Tiraram a plaquinha de aluga-se | por Tati Bernardi


Resolvi morar sozinha e passei os últimos três meses procurando um apartamento para alugar. Gostei logo de cara de um no Itaim, rua tranquila, vista para várias árvores charmosas, todo pequenininho e aconchegante. Quando entrei nele senti algo especial, estranho, familiar, algo muito bom.Mas não, não se pode ficar com o primeiro que aparece, não é mesmo? O Itaim tem muito trânsito, prédios antigos dão problema na fiação e no encanamento, a garagem era pequena, enfim, continuei procurando. 
Depois daquele apartamento vi pelo menos mais uns 30, mas o dito cujo não saia da minha cabeça. A varandinha azul, as vaguinhas para visitantes ao lado, o porteiro velhinho que só sorria. Eu estava apaixonada. Mas não,o mundo tem tantas opções, não é mesmo? Não se pode ir ficando com o primeiro que aparece, ainda mais um primeiro com tantos defeitos: a cozinha era muito antiga, a porta do banheiro batia no bidê (pra que bidê?) e a proprietária não abria mão do carpete (eu sou alérgica). 
tempo passou, prédios modernos, mais baratos, com vistas melhores e até mesmo com banheiros gigantes (eu amo banheiros) passaram, e eu nunca tirei o predinho da rua Jesuíno da cabeça. Eu me dizia o tempo todo “o que é do homem, o bicho não come” e seguia a vida tranquila sabendo que quando finalmente chegasse a hora de me decidir, ele estaria lá esperando por mim. 
Eu precisava experimentar o mundo, eu precisava conhecer outros cantos, cheiros e vistas, não, de maneira nenhuma eu poderia me deixar levar pelos sentimentos e assinar um contrato de fidelidade.

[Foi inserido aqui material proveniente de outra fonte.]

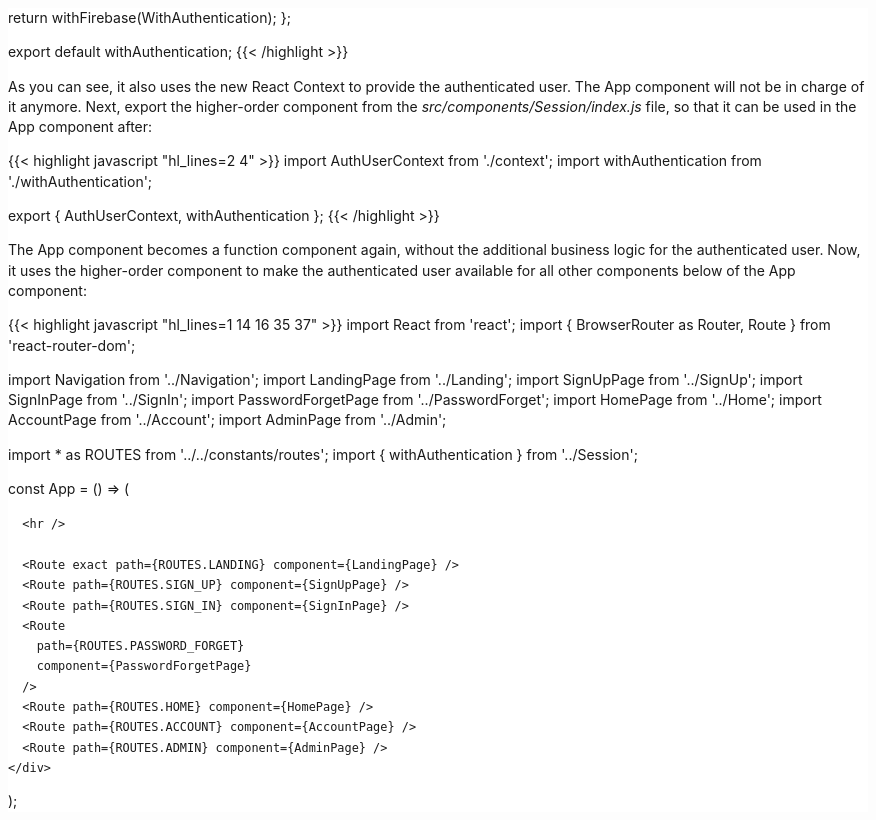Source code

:   return withFirebase(WithAuthentication);
};

export default withAuthentication;
{{< /highlight >}}

As you can see, it also uses the new React Context to provide the authenticated user. The App component will not be in charge of it anymore. Next, export the higher-order component from the *src/components/Session/index.js* file, so that it can be used in the App component after:

{{< highlight javascript "hl_lines=2 4" >}}
import AuthUserContext from './context';
import withAuthentication from './withAuthentication';

export { AuthUserContext, withAuthentication };
{{< /highlight >}}

The App component becomes a function component again, without the additional business logic for the authenticated user. Now, it uses the higher-order component to make the authenticated user available for all other components below of the App component:

{{< highlight javascript "hl_lines=1 14 16 35 37" >}}
import React from 'react';
import { BrowserRouter as Router, Route } from 'react-router-dom';

import Navigation from '../Navigation';
import LandingPage from '../Landing';
import SignUpPage from '../SignUp';
import SignInPage from '../SignIn';
import PasswordForgetPage from '../PasswordForget';
import HomePage from '../Home';
import AccountPage from '../Account';
import AdminPage from '../Admin';

import * as ROUTES from '../../constants/routes';
import { withAuthentication } from '../Session';

const App = () => (
  <Router>
    <div>
      <Navigation />

      <hr />

      <Route exact path={ROUTES.LANDING} component={LandingPage} />
      <Route path={ROUTES.SIGN_UP} component={SignUpPage} />
      <Route path={ROUTES.SIGN_IN} component={SignInPage} />
      <Route
        path={ROUTES.PASSWORD_FORGET}
        component={PasswordForgetPage}
      />
      <Route path={ROUTES.HOME} component={HomePage} />
      <Route path={ROUTES.ACCOUNT} component={AccountPage} />
      <Route path={ROUTES.ADMIN} component={AdminPage} />
    </div>
  </Router>
);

Um dia eu estaria pronta para sair de casa e ser uma mulher, um dia eu estaria pronta para não ter mais que olhar pro lado pra poder olhar pra frente. Um dia eu poderia ser dele e então, ele seria meu. 
Ontem resolvi passar por lá, não para resolver nada e nem para levar minha mudança, apenas para continuar minha paquera medrosa e distante, saber se estava tudo bem com o meu amor e esquentar um pouquinho nosso relacionamento cheios de dúvidas. Quando fui chegando perto não pude acreditar: a placa de aluga-se não estava mais lá! 

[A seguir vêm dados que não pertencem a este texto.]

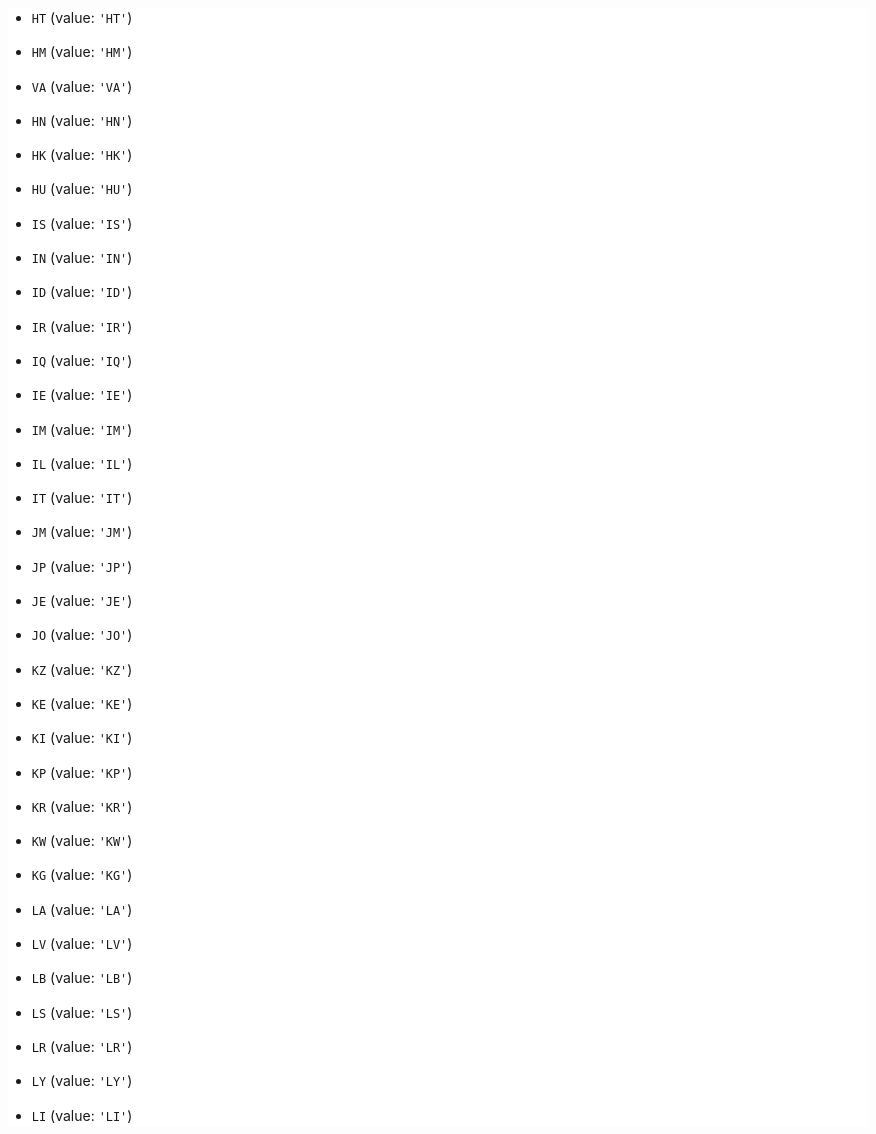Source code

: * `HT` (value: `'HT'`)

* `HM` (value: `'HM'`)

* `VA` (value: `'VA'`)

* `HN` (value: `'HN'`)

* `HK` (value: `'HK'`)

* `HU` (value: `'HU'`)

* `IS` (value: `'IS'`)

* `IN` (value: `'IN'`)

* `ID` (value: `'ID'`)

* `IR` (value: `'IR'`)

* `IQ` (value: `'IQ'`)

* `IE` (value: `'IE'`)

* `IM` (value: `'IM'`)

* `IL` (value: `'IL'`)

* `IT` (value: `'IT'`)

* `JM` (value: `'JM'`)

* `JP` (value: `'JP'`)

* `JE` (value: `'JE'`)

* `JO` (value: `'JO'`)

* `KZ` (value: `'KZ'`)

* `KE` (value: `'KE'`)

* `KI` (value: `'KI'`)

* `KP` (value: `'KP'`)

* `KR` (value: `'KR'`)

* `KW` (value: `'KW'`)

* `KG` (value: `'KG'`)

* `LA` (value: `'LA'`)

* `LV` (value: `'LV'`)

* `LB` (value: `'LB'`)

* `LS` (value: `'LS'`)

* `LR` (value: `'LR'`)

* `LY` (value: `'LY'`)

* `LI` (value: `'LI'`)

Meu coração cheio de fúria não cabia dentro de mim, eu atravessei a rua correndo, apertei a campainha como um fantasma faminto inconformado com a morte mas impotente e invisível. Depois de muito tempo o porteiro berrou sem nem se dar ao trabalho de mostrar o rosto: já tem gente morando lá, foi alugado semana passada! 
Voltei para meu carro e chorei o choro mais profundo, antigo e verdadeiro que já chorei em toda a minha vida. Um choro daqueles contidos pela eternidade. 
Me recordei rapidamente de todas as pessoas e coisas que perdi por ainda não estar preparada para elas, ou por ainda ter muita curiosidade de mundo e dificuldade em ser permanente. 
Me lembrei de vários lugares que trabalhei e acabei saindo porque era muito nova para me enterrar numa mesa de escritório dez horas por dia, mas eram lugares com pessoas, chefes e trabalhos muito divertidos e inesquecíveis. 
Recordei de amigos e parentes distantes, aqueles que eu sempre deixo pra depois porque moram muito longe ou acabaram se tornando pessoas muito diferentes de mim, sempre penso “mês que vem faço contato com eles”. E se não tiver mês que vem? 
Finalmente chorei todos os meus amores que acabaram, todas as portas que eu deixei entreabertas (porque sou péssima em fechá-las) e que se fecharam pela vida: a maioria casou, juntou, sumiu, nem sei por onde anda. Alguém quis fazer desses amores perdidos moradias e eu mais uma vez fiquei sem minha placa de “aluga-se”. 
Enfim chorei o fim de tudo, assim é a vida, uma morte a cada dia. Depois, como sempre, limpei o rosto e continuei procurando pela minha casa. Estar sempre insatisfeito, na verdade, é o que faz a gente nunca desistir de seguir em frente e quem sabe um dia se encontrar nesse mundo.